Just curious. Thanks all, I have enjoyed lurking the site when I'm not down there, and really looking forward to getting back on the water down in the P'cola area... so beautiful down there.

Sam


----------



## timeflies (Oct 3, 2007)

A lot of the redfish reports this time of year that get people excited are bulls, and they are mostly in pensacola bay. For trout and redfish in the upper bays, escambia and blackwater are both good. Especially up at the river mouths. The trout this time of year (although it is unseasonably warm right now) like the deeper channels in the rivers and canals. Good luck on your trip down. Hope this helps!


----------



## timeflies (Oct 3, 2007)

and there is no geographical cut off that I know of for fresh and salt licenses. If you are targeting fresh water species, you need a fresh license and vice-versa. Regs are at myfwc.com though, and I always encourage people to check there before taking some advice off of the internet from someone like me.


----------



## SurfRidr (Apr 24, 2012)

I appreciate the advice. I have been to the website, but I have not yet found the answer to my specific question. I may just email them and ask I guess. The targeted species makes more sense than the geographic location; if that's the case it will make things much simpler.

Thanks for the reply!


----------



## tips n tails (Mar 2, 2011)

Freshwater species= freshwater license 
Saltwater species= saltwater license 
Simple as that BW and Esc. Both have salt and freshwater species, I'd recommend both... Cya


----------



## FishWalton (Jul 22, 2010)

On the license issue previous posts are correct about which license and the kind of fish, etc. Last winter I contacted FWC in Panama City with a similar question for a snowbird friend from Kansas. We were fishing lower Choctawhatchee River for primarily crappie and bass. Specks and reds were hitting the same lures. He caught several. FWC said that's OK so long as he did not keep specks and reds. Only had freshwater license. 

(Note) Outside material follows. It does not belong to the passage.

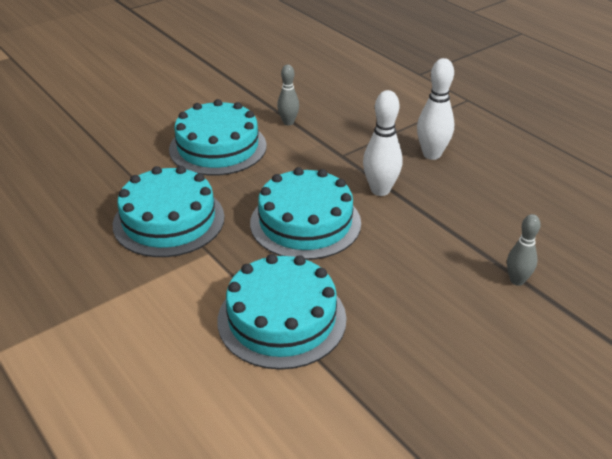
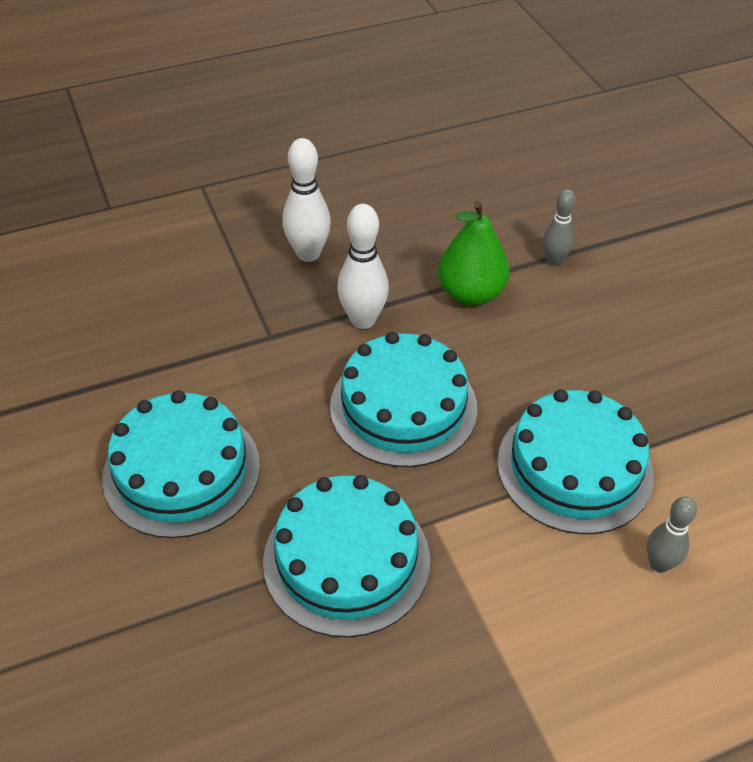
camera: 75 degrees left, 10 degrees up
grey bowling pin [277,65,299,125] -> grey bowling pin moved to [647,496,697,573]
none -> green pear [438,201,510,306]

This year he will get both so he's covered no matter what.


----------



## in the boat (Mar 5, 2010)

I would go along with what tips, and fishwalton said on the license issue. As far as good spots to fish, you've already looked at a satellite map to give you a heads up on any channels to fish in. I've caught bass using the same lures I've caught reds and specks with. In the end it's all about preference when it comes to lures.


----------



## grumpy old man (Dec 20, 2009)

both systems are great, just fish slow retrieve. i won the harry ordon speckled trout tournament in 1968, with a seven pounder i caught about five miles above the bridge over blackwater in milton, green stingray grub fished sloooow.


----------



## SurfRidr (Apr 24, 2012)

Sounds good. Thanks for the advice and the clarification. I am a bass fisherman from way way back, so I like the idea of potential for a few largemouth thrown in to the day. I don't keep bass anyway, so keeping isn't an issue there.

I checked and I actually bought a combo license back in April when we were down there for Spring, but my wife's license was salt only. I guess if we are targeting specks and reds, and we're not keeping any freshwater fish anyway, we'd be covered. I just wanted to make sure there wasn't a geographical distinction so that if I push up into the river a little I don't have to worry about crossing some line. 

I'll keep trolling the boards to see what they're doing a little closer to our trip; really looking forward to it. Thanks all! :thumbup:


----------